More Teachable Moments

, Malcolm A. Kline, Leave a comment

The latest poll from the Chronicle of Higher Education shows that conservatives make up only 15 percent of faculty and staff at surveyed colleges and universities while most polls show that more Americans than ever before are identifying themselves as right-leaning.

Given this dearth of Tories, it is hardly surprising that in the Washington Post outlook section on Sunday August 30, 2009, found two profs—One from Occidental College and the other from Harvard—who observed that “Ted Kennedy passed the liberal torch to Obama” and then urged “Let’s run with it.” The ratings on one of the professors—Occidental’s Peter Dreier— indicate that he has been doing just that. “He assigns outdated articles from The Nation as reading,” one reviewer reports.

Also, on September 2, 2009, ousted Honduran president Manuel Zelaya, a protégé of Hugo Chavez and Fidel Castro, spoke at George Washington University. “Cynthia McClintock, the director of the Latin American and Hemispheric Studies Program at the Elliott School, said at the beginning of the event that GW is a university where all cultures are respected and called for the audience to continue that tone,” according to the GW Hatchet online story on the event by Madeleine O’Connor.

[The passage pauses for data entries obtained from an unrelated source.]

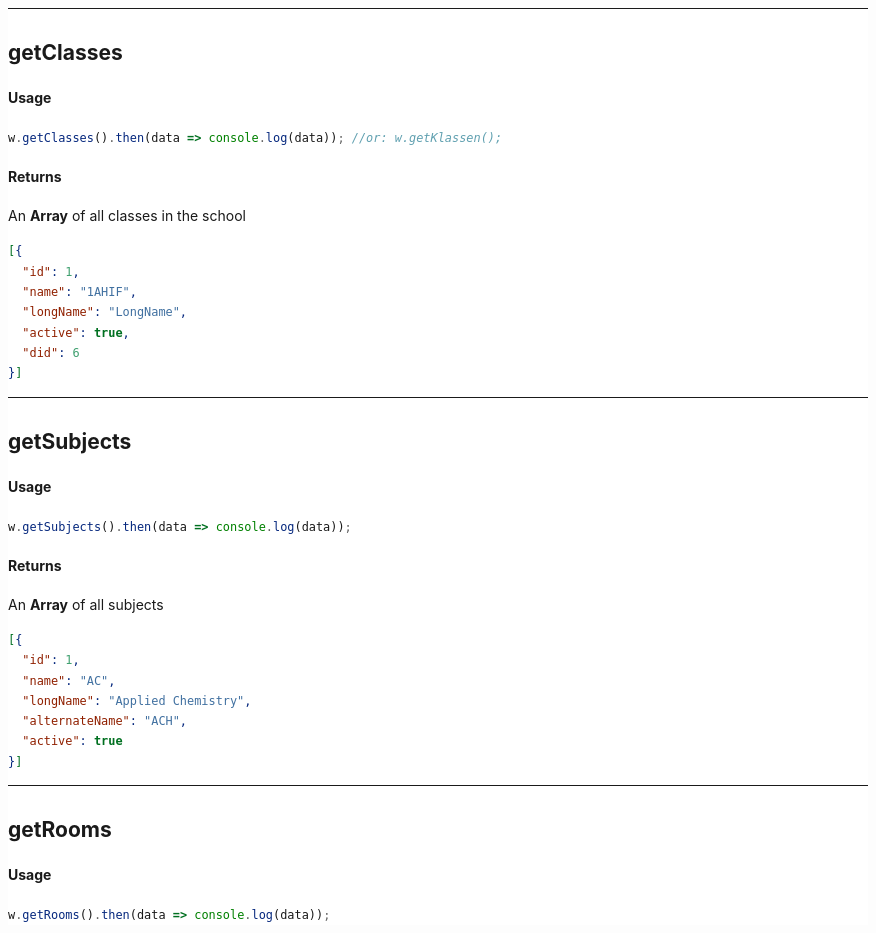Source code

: ***

## getClasses

#### Usage

```js
w.getClasses().then(data => console.log(data)); //or: w.getKlassen();
```

#### Returns
An __Array__ of all classes in the school
```json
[{
  "id": 1,
  "name": "1AHIF",
  "longName": "LongName",
  "active": true,
  "did": 6
}]
```

***

## getSubjects

#### Usage

```js
w.getSubjects().then(data => console.log(data));
```

#### Returns
An __Array__ of all subjects
```json
[{
  "id": 1,
  "name": "AC",
  "longName": "Applied Chemistry",
  "alternateName": "ACH",
  "active": true
}]
```

***

## getRooms

#### Usage

```js
w.getRooms().then(data => console.log(data));
```
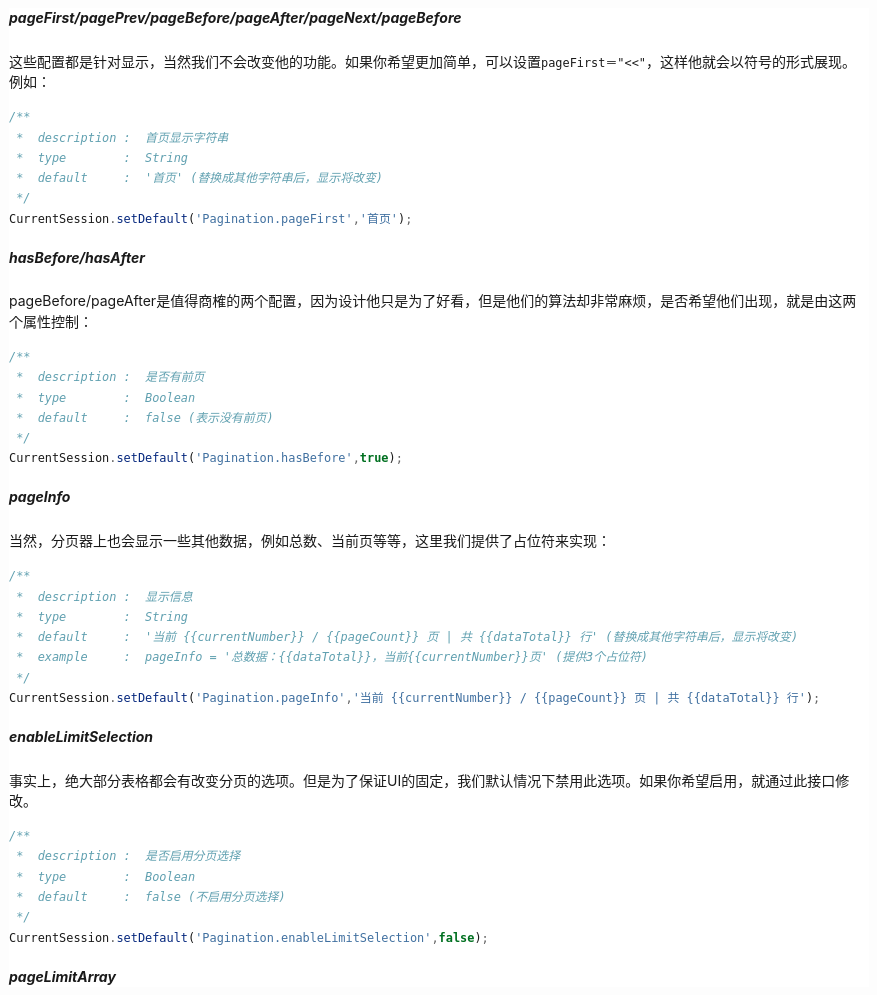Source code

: ##### pageFirst/pagePrev/pageBefore/pageAfter/pageNext/pageBefore

这些配置都是针对显示，当然我们不会改变他的功能。如果你希望更加简单，可以设置`pageFirst＝"<<"`，这样他就会以符号的形式展现。例如：

```javascript
/**
 *  description :  首页显示字符串
 *  type        :  String
 *  default     :  '首页' (替换成其他字符串后，显示将改变)
 */
CurrentSession.setDefault('Pagination.pageFirst','首页');
```

##### hasBefore/hasAfter

pageBefore/pageAfter是值得商榷的两个配置，因为设计他只是为了好看，但是他们的算法却非常麻烦，是否希望他们出现，就是由这两个属性控制：

```javascript
/**
 *  description :  是否有前页
 *  type        :  Boolean
 *  default     :  false (表示没有前页)
 */
CurrentSession.setDefault('Pagination.hasBefore',true);
```

##### pageInfo

当然，分页器上也会显示一些其他数据，例如总数、当前页等等，这里我们提供了占位符来实现：

```javascript
/**
 *  description :  显示信息
 *  type        :  String
 *  default     :  '当前 {{currentNumber}} / {{pageCount}} 页 | 共 {{dataTotal}} 行' (替换成其他字符串后，显示将改变)
 *  example     :  pageInfo = '总数据：{{dataTotal}}，当前{{currentNumber}}页' (提供3个占位符)
 */
CurrentSession.setDefault('Pagination.pageInfo','当前 {{currentNumber}} / {{pageCount}} 页 | 共 {{dataTotal}} 行');
```

##### enableLimitSelection

事实上，绝大部分表格都会有改变分页的选项。但是为了保证UI的固定，我们默认情况下禁用此选项。如果你希望启用，就通过此接口修改。

```javascript
/**
 *  description :  是否启用分页选择
 *  type        :  Boolean
 *  default     :  false (不启用分页选择)
 */
CurrentSession.setDefault('Pagination.enableLimitSelection',false);
```

##### pageLimitArray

“It is obvious she teaches the class to promote her books,” one reviewer wrote on ratemyprofessors.comafter taking a course with McClintock. “Prof. McClintock’s previous books include The United States and Peru: Cooperation—at a Cost (co-authored with Fabián Vallas; Routledge, 2003 and Spanish edition, Instituto de Estudios Peruanos, 2005); Revolutionary Movements in Latin America: El Salvador’s FMLN and Peru’s Shining Path (U.S. Institute of Peace Press, 1998) and Peasant Cooperatives and Political Change in Peru (Princeton University Press, l981),” her GWU web site reveals.

Universities don’t exactly have a shortage of communists, visiting or in residence. Arguably, the most well-known of the latter are currently former Weather Underground operatives Bill Ayers and Bernadine Dohrn.

Their son, Zayd Dohrn, has written a play entitled Reborning, “involving a woman trying to recreate and rewrite her past,” according to The New York Times. One wonders where he got the source material for that drama.

Nevertheless, the Chronicle poll does have at least one surprise in store for those who care to peruse it. In its survey, 57 percent of the faculty and staff at colleges and universities “agreed strongly or somewhat that” “Western civilization should be the foundation for the undergraduate curriculum.” This finding is nothing short of remarkable in that nowhere near that proportion of pedagogues teach as though they hold such a belief. Indeed, a recent survey by the American Council of Trustees and Alumni shows a marked rush from Western Civilization on the part of some colleges and universities that U. S. News & World Report rates highly.

Meanwhile, students are showing markedly left-wing tendencies as freshmen, the Chronicle Almanac found. Previous tallies usually display such notions as prevalent primarily among upperclassmen.

More than 70 percent of freshmen whom the Chronicle surveyed “agree strongly or somewhat that:

• “The federal government is not doing enough to control environmental pollution;

• “Addressing global warming should be a federal priority;

• “The federal government should do more to control the sale of handguns and

• “A national health-care plan is needed to control everybody’s medical costs.”

Where are these perspectives coming from? Taken syllogistically, if most Americans are educated in public schools, and they are, then maybe that is where some of their viewpoints are formed. Consequently, what the nation’s largest teachers’ union has to say about such matters could be of some import.

As it happens, the Eagle Forum dispatches reporters to cover the annual conventions of the National Education Association (NEA) . The Eagle Forum was founded by attorney, author and activist Phyllis Schlafly. “Why are these conservative and right-wing bastards picking on NEA and its affiliates?” outgoing NEA counsel Bob Charnin asked the crowd. “I will tell you why: it is the price we pay for our success.”

“NEA and its affiliates have been singled out because they are the most effective union in the U. S.,” Charnin alleges, but effective at what? For instance, at this year’s confab, the NEA agreed that “The Association supports educational programs that promote—

• “An awareness of the effects of past, present, and future population growth patterns on world civilization, human survival, and the environment;

• “Solutions to environmental problems such as nonrenewable response depletion, pollution, global warming, ozone depletion, and acid precipitation and depositions; and

• “The recognition of and participation in such activities as Earth Day.”

Malcolm A. Kline is the executive director of Accuracy in Academia.